Editorial: Local news is dying, and that has repercussions

Local news organizations have become a dying breed, and many do not realize the impact that this has on their lives, but there is still time to save it.

Associated Press reporter David Bauder found in November 2023, that one-third of all U.S. newspapers have closed and two-thirds of all newspaper journalists have lost their jobs since 2005. From a local perspective, the Los Angeles Times announced the layoffs of at least 115 employees in January. 

One of the main issues that caused the lack of interest from the people is the immediate access to information on social media. Many people now prefer to get their news from social media, rather than subscribing to a newspaper.

“The last two generations have decided that they don’t want to spend the time in the morning picking up a newspaper and reading it,” Inland Valley Daily Bulletin history columnist Joe Blackstock said. “So when that happens, the circulation drops, advertising drops, people get laid off, the papers get smaller and smaller, and it’s a trend that ultimately is very predictable in a way.”

Because people are more interested in social media and are not reading the newspapers, news organizations are continuously losing money.

There’s a lot of blame that goes around, rightfully so on, advertising,” said former Los Angeles Times entertainment reporter Emily St. Martin, who earned her journalism degree from the University of La Verne in 2020. She was one of the reporters laid off in January. “We just don’t have it like we used to… newspapers used to be completely sustained on advertising, and now social media and Google has all of that revenue.”

Getting your news from social media opens the door to the mass spread of misinformation because many of those “reporting” that information are not credentialed or experts in that field. The term “fake news” became a fixture in news conversations and it is easy for people to say whatever they believe and make it seem real on the internet. Also consumers who do not do their research on world topics and believe what anyone says support the ongoing misinformation plaguing the media today.

Today only the bigger news organizations are able to stay afloat, which has a larger impact than people may realize. The big news organizations are not going to care about things happening in your local town, so you will never know what is happening. Local elections, crime and so much more get swept under the rug, leaving local residents clueless about what is happening around them.

“The fact is, it’s the one thing that immediately can affect them,” Blackstock said. “If it’s a story about a murder down the street, they want every detail, they want to know about it.”

An example of this just played out in La Verne, when the La Verne City Council canceled the March 5 council election due to lack of nominations. Had there been coverage of the local news and elections communicated through rigorous reporting, there very well could have been nominees challenging incumbents, and allowing residents a voice in their local government. 

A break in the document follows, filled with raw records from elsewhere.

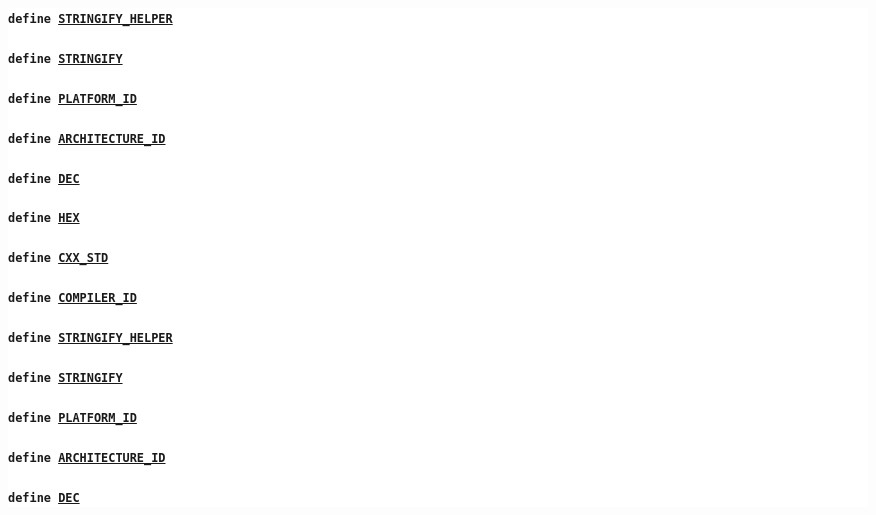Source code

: #### `define `[`STRINGIFY_HELPER`](#cmake-build-debug_2_c_make_files_23_810_83_2_compiler_id_c_x_x_2_c_make_c_x_x_compiler_id_8cpp_1a2ae9b72bb13abaabfcf2ee0ba7d3fa1d) 

#### `define `[`STRINGIFY`](#cmake-build-debug_2_c_make_files_23_810_83_2_compiler_id_c_x_x_2_c_make_c_x_x_compiler_id_8cpp_1a43e1cad902b6477bec893cb6430bd6c8) 

#### `define `[`PLATFORM_ID`](#cmake-build-debug_2_c_make_files_23_810_83_2_compiler_id_c_x_x_2_c_make_c_x_x_compiler_id_8cpp_1adbc5372f40838899018fadbc89bd588b) 

#### `define `[`ARCHITECTURE_ID`](#cmake-build-debug_2_c_make_files_23_810_83_2_compiler_id_c_x_x_2_c_make_c_x_x_compiler_id_8cpp_1aba35d0d200deaeb06aee95ca297acb28) 

#### `define `[`DEC`](#cmake-build-debug_2_c_make_files_23_810_83_2_compiler_id_c_x_x_2_c_make_c_x_x_compiler_id_8cpp_1ad1280362da42492bbc11aa78cbf776ad) 

#### `define `[`HEX`](#cmake-build-debug_2_c_make_files_23_810_83_2_compiler_id_c_x_x_2_c_make_c_x_x_compiler_id_8cpp_1a46d5d95daa1bef867bd0179594310ed5) 

#### `define `[`CXX_STD`](#cmake-build-debug_2_c_make_files_23_810_83_2_compiler_id_c_x_x_2_c_make_c_x_x_compiler_id_8cpp_1a34cc889e576a1ae6c84ae9e0a851ba21) 

#### `define `[`COMPILER_ID`](#cmake-build-debug_2_c_make_files_23_812_80_2_compiler_id_c_x_x_2_c_make_c_x_x_compiler_id_8cpp_1a81dee0709ded976b2e0319239f72d174) 

#### `define `[`STRINGIFY_HELPER`](#cmake-build-debug_2_c_make_files_23_812_80_2_compiler_id_c_x_x_2_c_make_c_x_x_compiler_id_8cpp_1a2ae9b72bb13abaabfcf2ee0ba7d3fa1d) 

#### `define `[`STRINGIFY`](#cmake-build-debug_2_c_make_files_23_812_80_2_compiler_id_c_x_x_2_c_make_c_x_x_compiler_id_8cpp_1a43e1cad902b6477bec893cb6430bd6c8) 

#### `define `[`PLATFORM_ID`](#cmake-build-debug_2_c_make_files_23_812_80_2_compiler_id_c_x_x_2_c_make_c_x_x_compiler_id_8cpp_1adbc5372f40838899018fadbc89bd588b) 

#### `define `[`ARCHITECTURE_ID`](#cmake-build-debug_2_c_make_files_23_812_80_2_compiler_id_c_x_x_2_c_make_c_x_x_compiler_id_8cpp_1aba35d0d200deaeb06aee95ca297acb28) 

#### `define `[`DEC`](#cmake-build-debug_2_c_make_files_23_812_80_2_compiler_id_c_x_x_2_c_make_c_x_x_compiler_id_8cpp_1ad1280362da42492bbc11aa78cbf776ad)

“What makes local news so important, especially to local residents in a small town like La Verne (is) if people don’t know what’s going on in their communities, how can anybody fight something that’s unjust?  How can anybody hold a corrupt local politician accountable?” St. Martin said.

The unfortunate reality is that things like this have become more common in recent years in local governments. The people who only consume news from the big news organizations are completely uninformed about the government and events that affect them the most.

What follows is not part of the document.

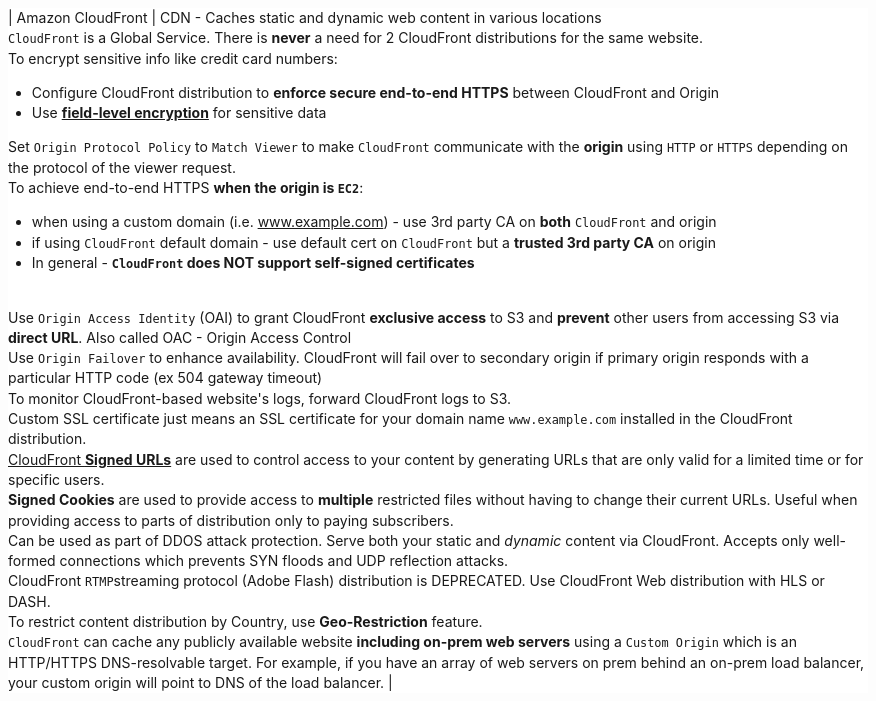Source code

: | Amazon CloudFront                                           | CDN - Caches static and dynamic web content in various locations <br/>`CloudFront` is a Global Service. There is **never** a need for 2 CloudFront distributions for the same website.<br/>To encrypt sensitive info like credit card numbers:<ul><li>Configure CloudFront distribution to **enforce secure end-to-end HTTPS** between CloudFront and Origin</li><li>Use [**field-level encryption**](CloudFront-Field-Level-Encryption.md) for sensitive data</li></ul>Set `Origin Protocol Policy` to `Match Viewer` to make `CloudFront` communicate with the **origin** using `HTTP` or `HTTPS` depending on the protocol of the viewer request.<br/>To achieve end-to-end HTTPS **when the origin is `EC2`**:<ul><li>when using a custom domain (i.e. www.example.com) - use 3rd party CA on **both** `CloudFront` and origin</li><li>if using `CloudFront` default domain - use default cert on `CloudFront` but a **trusted 3rd party CA** on origin</li><li>In general - **`CloudFront` does NOT support self-signed certificates**</li></ul><br/> Use `Origin Access Identity` (OAI) to grant CloudFront **exclusive access** to S3 and **prevent** other users from accessing S3 via **direct URL**. Also called OAC - Origin Access Control<br/>Use `Origin Failover` to enhance availability. CloudFront will fail over to secondary origin if primary origin responds with a particular HTTP code (ex 504 gateway timeout) <br/> To  monitor CloudFront-based website's logs, forward CloudFront logs to S3.<br/>Custom SSL certificate just means an SSL certificate for your domain name `www.example.com` installed in the CloudFront distribution.<br/>[CloudFront **Signed URLs**](Signed-URLs.md) are used to control access to your content by generating URLs that are only valid for a limited time or for specific users.<br/>**Signed Cookies** are used to provide access to **multiple** restricted  files without having to change their current URLs. Useful when providing access to parts of distribution only to paying subscribers.<br/>Can be used as part of DDOS attack protection. Serve both your static and _dynamic_ content via CloudFront. Accepts only well-formed connections which prevents SYN floods and UDP reflection attacks.<br/>CloudFront `RTMP`streaming protocol (Adobe Flash) distribution is DEPRECATED. Use CloudFront Web distribution with HLS or DASH.<br/>To restrict content distribution by Country, use **Geo-Restriction** feature.<br/>`CloudFront` can cache any publicly available website **including on-prem web servers** using a `Custom Origin` which is an HTTP/HTTPS DNS-resolvable target. For example, if you have an array of web servers on prem behind an on-prem load balancer, your custom origin will point to DNS of the load balancer.                                                                                                                                                                                                                                                                                                                                                                                                                                                                                                                                                                                                                                                                                                                                                                                                                                                                                                                                                                                                                                                                                                                                                                                                                                                                                                                                                                                                                                                                                                                                                                                                                                                                                                                                                                                                                                                                |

“But if they were interested in truly how their government works, how their city works and stuff like that, you wouldn’t have 20% turnout at an election, which often happens in a lot of these cities,” Blackstock said.

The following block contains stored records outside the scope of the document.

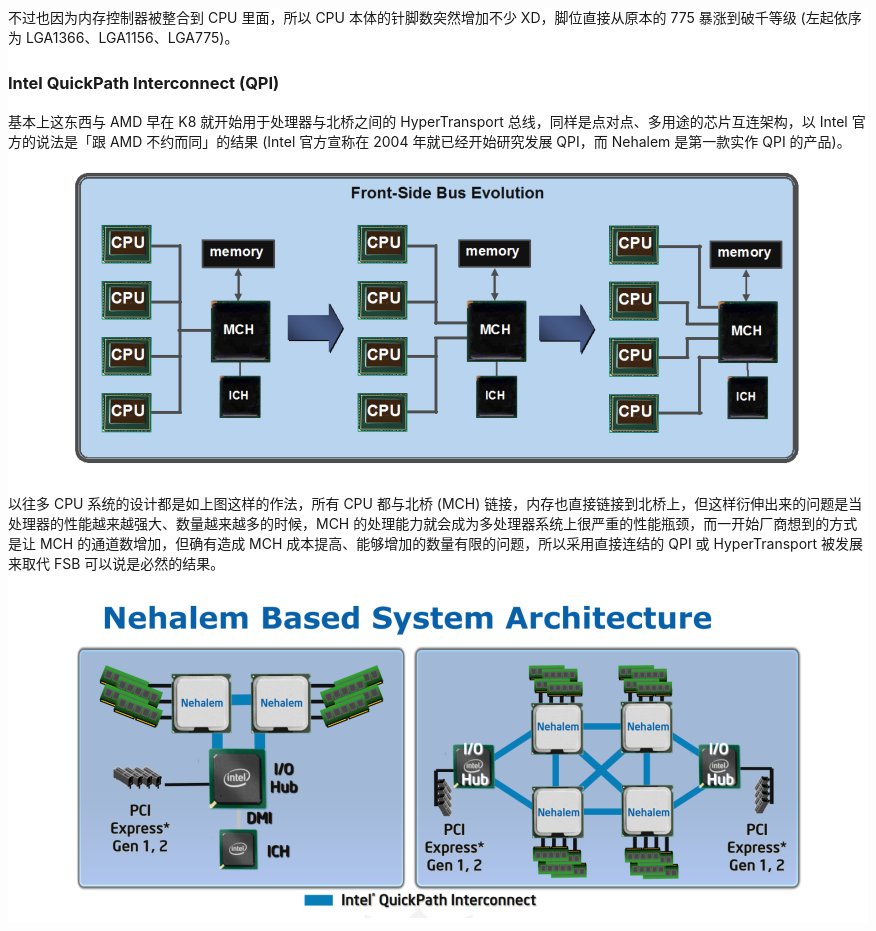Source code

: 
不过也因为内存控制器被整合到 CPU 里面，所以 CPU 本体的针脚数突然增加不少 XD，脚位直接从原本的 775 暴涨到破千等级 (左起依序为 LGA1366、LGA1156、LGA775)。

### Intel QuickPath Interconnect (QPI)

基本上这东西与 AMD 早在 K8 就开始用于处理器与北桥之间的 HyperTransport 总线，同样是点对点、多用途的芯片互连架构，以 Intel 官方的说法是「跟 AMD 不约而同」的结果 (Intel 官方宣称在 2004 年就已经开始研究发展 QPI，而 Nehalem 是第一款实作 QPI 的产品)。

<div align="center">
    <img src="../images/blogs/computer_lecture/MCH-750x308.png" alt="MCH"/>
</div>

以往多 CPU 系统的设计都是如上图这样的作法，所有 CPU 都与北桥 (MCH) 链接，内存也直接链接到北桥上，但这样衍伸出来的问题是当处理器的性能越来越强大、数量越来越多的时候，MCH 的处理能力就会成为多处理器系统上很严重的性能瓶颈，而一开始厂商想到的方式是让 MCH 的通道数增加，但确有造成 MCH 成本提高、能够增加的数量有限的问题，所以采用直接连结的 QPI 或 HyperTransport 被发展来取代 FSB 可以说是必然的结果。

<div align="center">
    <a href="../images/blogs/computer_lecture/QPI8055.png"><img src="../images/blogs/computer_lecture/QPI8055-750x329.png" alt="QPI8055"/></a>
</div>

The most important thing to help save local news is for local residents to have an interest in what goes on around them. If residents want to know more about the things happening in their area, the only way to find it is through local news organizations.

Now, to be fair, newspapers have not been the best at adapting to the times. With many, especially the younger generations, preferring to consume news through video form, newspapers need to find a way to make newspapers more appealing to the younger generation.

“Now, you could also make a case that the daily paper that was printed today looks just like the daily paper that was printed 40 years ago,” Blackstock said. “How many industries continue to do exactly the same thing and produce the exact same product that they did 40 years ago or 80 years ago? Only difference is really that the paper is smaller, fewer ads and there’s color. But aside from that, it’s the same newspapers that have failed to modernize.”

Blackstock added that he has tried over the years to come up with a different way to make the newspapers more modern, but has struggled to find a way that works.

The people deserve to have their voices heard, and the only way to do that is to consume local news to be more informed and have a say in what they think will help their local communities, and by doing that, local news organizations can get back on their feet and deliver the information that the people need to hear.